The concerns arose with three particular points with regard to the Blessed Mother. As Mary was responding to questions about what it was like to be Jesus’ mother, the show has her empathizing with another character who was talking “about making mistakes;” and then a moment after Jesus’ birth where she and Joseph had a moment where they wondered if he truly was the Son of God. For some this seemed to attack her being “free from sin” as we know her to be as “the Immaculate Conception.”   To me, that dialogue wasn’t in any shape a denial or attack on that belief. We know and treasure Mary’s fiat to God’s invitation – “Let it be done to me according to thy word.” Why would the fact that wonder, amazement, complete awe might cause her to question her own worthiness somehow be difficult to imagine? Or that Mary could be so lost in the moment of looking at her newborn son — who as an infant was utterly helpless and dependent on the care of this simple, humble, Jewish couple could be somewhat overwhelmed by God’s omnipotence in such littleness? Is it somehow a denial of Mary’s innocence to imagine her asking herself “how is it that God has chosen me?” Not in doubt or denial but simply humble awe?

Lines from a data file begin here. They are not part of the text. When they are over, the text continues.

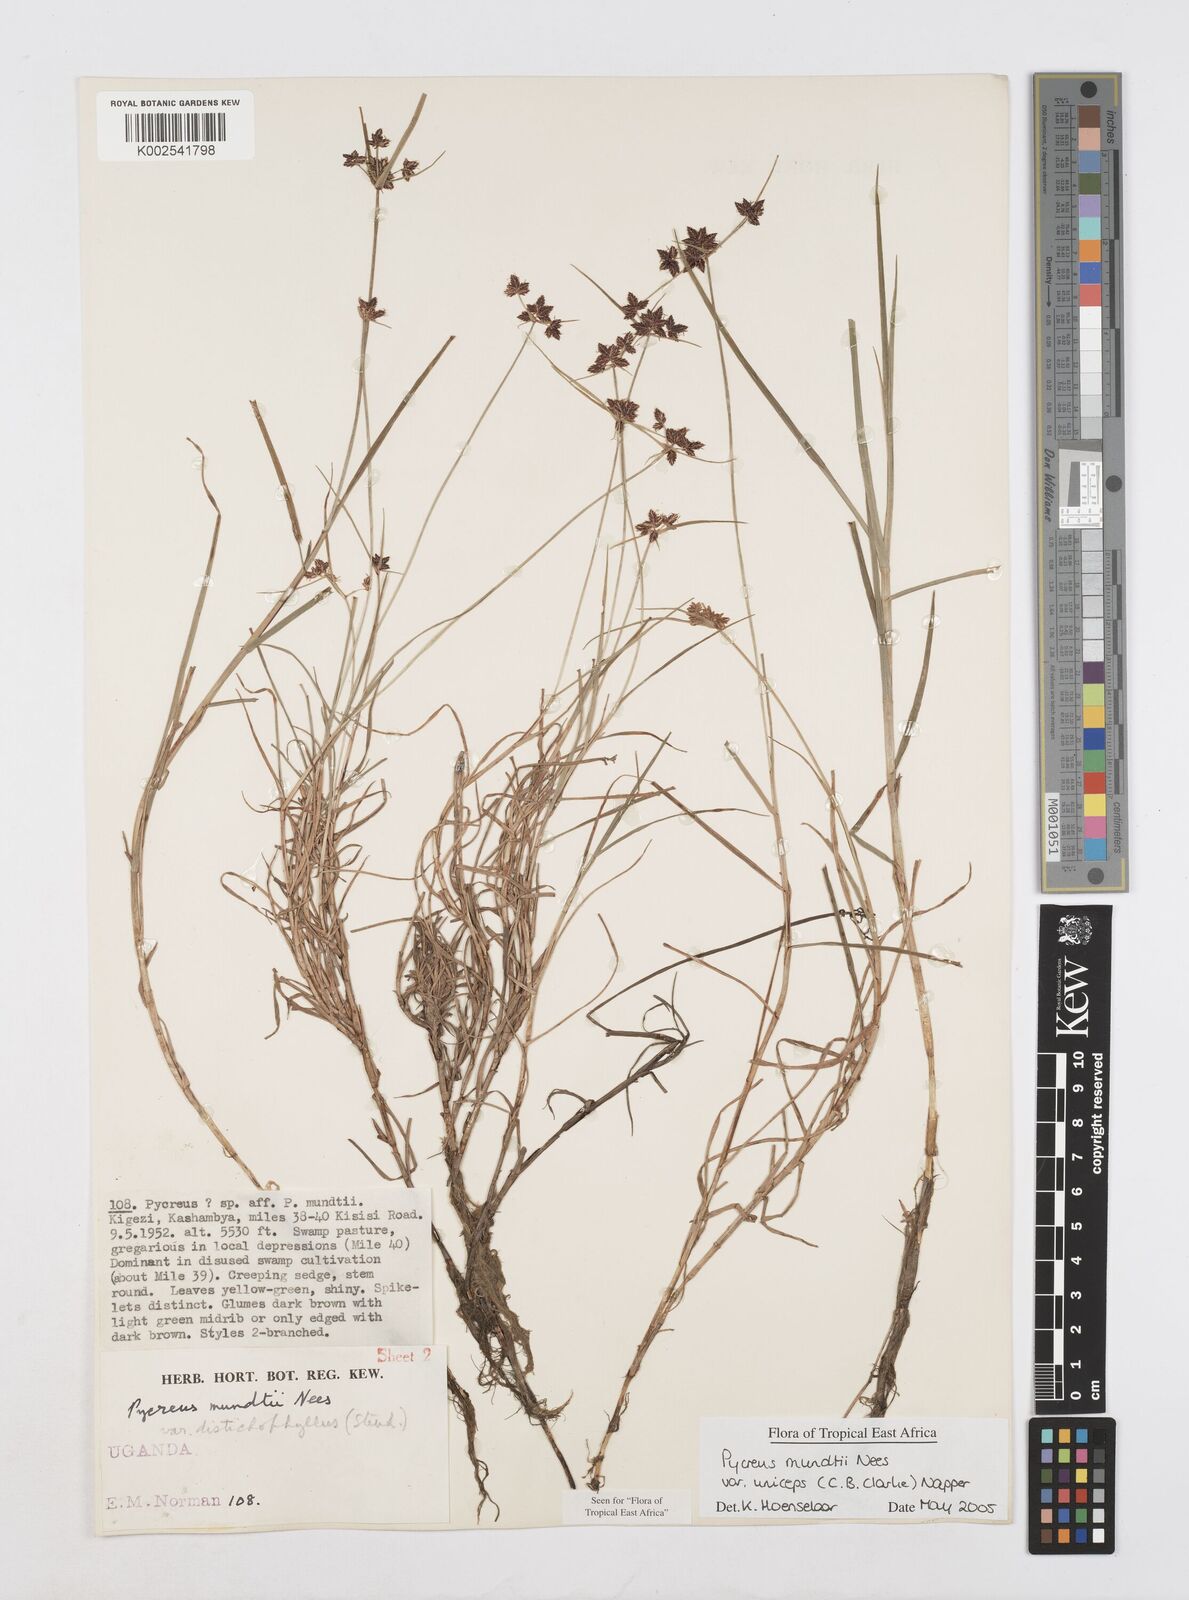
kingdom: Plantae
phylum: Tracheophyta
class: Liliopsida
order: Poales
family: Cyperaceae
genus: Cyperus
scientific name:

The one area of concern that I imagined some Catholics would pick up on was as Mary is depicted talking about Jesus’ birth itself and having to “clean” him. This was also a problem that arose in the “pilot” episode of “The Chosen” called “The Shepherd” which was their approach to the Birth of Christ. In that episode, Mary is seen enduring the pains of childbirth. Catholics believe, Mary being free of Original Sin would also be free of the pains of childbirth (a result of original sin) and so this was and is going to be a point of disagreement between Catholics and Non-Catholics. Having listened to Dallas Jenkins, the Director and creator of the Chosen explaining in an interview his learning about this difference of beliefs after “The Shepherd” premiered and his sensitivity moving forward in running the scripts by Catholic, Evangelical, and Jewish theological experts, I’ll be curious to hear their discussions on this scene (hopefully when) those “round table discussions” that were part of season 1 are released for this season.

Not to be dismissive of those concerns, because having taken a class in “Mariology” in Seminary with a visiting scholar there were so many things I learned in that class that I can assure you I had never heard about in my years of CCD, or even getting my undergraduate degree in Theology. And there are a treasure of beauty in writings, reflections, and teachings that our Church has thoughtfully reflected on through two millennia that can truly deepen our love for Mary and ultimately for the source of her – and our- joy, Jesus. But I’d just caution people with some of their vitriol and harsh judgments. Unfortunately, a vast majority of Catholics have such little knowledge of the truth of the Eucharist should tell us how poorly catechized several generations of Catholics are… I doubt sincerely most of those individuals, should they be blessed to come upon this show would think “that contradicts Catholic Church teaching on Mary.” For many viewers I’m encountering, it is igniting a thirst to come to know more about Jesus and falling deeper in love with Him.   The students I am blessed to serve here, we had a viewing party of each episode of Season 1 with a discussion group after where we were able to add a lot more in terms of Church teaching after they viewed it.

So why not appreciate the beauty and blessing of the show as it is and look for ways to continue the discussion after? I for one have been constantly drawn back deeper into prayer, scripture, reflection, and discussion with every single episode. I’d much rather be talking about Jesus and what spoke to someone after watching an episode or addressing questions than hearing about the latest episode of “The Walking Dead” or people re-watching “Breaking Bad.”